By Emma Hawkins
Step Sing is seemingly a sport at Samford, a competition involving over half the student body and is the hottest topic of January. Practices that last four hours a day, every day, going late into the night. These hours bleed into students’ 8 a.m.’s, and the health of the student body decreases by a considerable margin.
With the performers dancing and singing on stage, they are the center and focal point of the show. However, there is much work behind the scenes that is unseen to make this famous show even possible.
Emily Harris, a freshman student getting involved in her first Step Sing, is doing props for the group ‘Unclassified’, and has gotten a front row seat to see what the entire process is truly like. Harris works behind the scenes, moving secretly while the dancers practice to get the props and technological side of the show running smoothly.
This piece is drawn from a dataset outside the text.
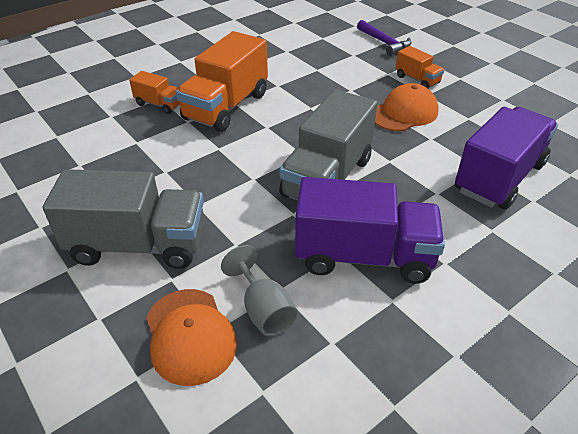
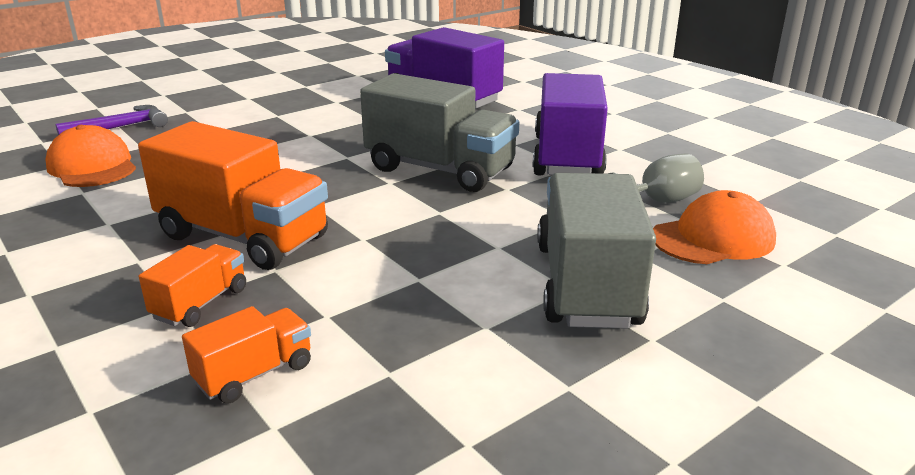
camera: 90 degrees left, 15 degrees down
(404, 113) = (313, 127): orange cap -> orange cap (92, 166)
(417, 80) = (239, 117): orange truck -> orange truck (254, 374)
“The environment behind the scenes is very friendly but equally efficient… we want to help our team succeed,” says Harris. It is inevitable for the environments of productions like these to grow tense and for those involved to get irritable, overstimulated and snappy. This makes maintaining a healthy and welcoming space crucial to the success of the show.
One thing that Harris has noticed throughout her time is that the groups are always working even when they are not on stage. They are practicing their moves in the wings and singing the tracks in their dorm rooms.
“Everyone’s sense of competitiveness is heightened by this show… although teams remain cordial to the others,” says Harris.
The amount of effort, time and creativity that seeps into the creation of Step Sing is immense. To create, year after year, over a dozen showstopper performances is no light task, but Samford pulls it off. The technological aspect includes clear music tracks, functional microphones and professional lighting. Without these additions, there would simply be stepping and singing.
Step Sing is primarily student-led. Students design choreography, choose costumes, curate the music and teach all of the different elements. All members of the props teams are also students related to the groups in which they are working with, whether that be a sorority, fraternity or class.
The production quality is credited to the collaboration of Samford’s student body with the Wright Center staff and other members of Samford’s staff for decades now.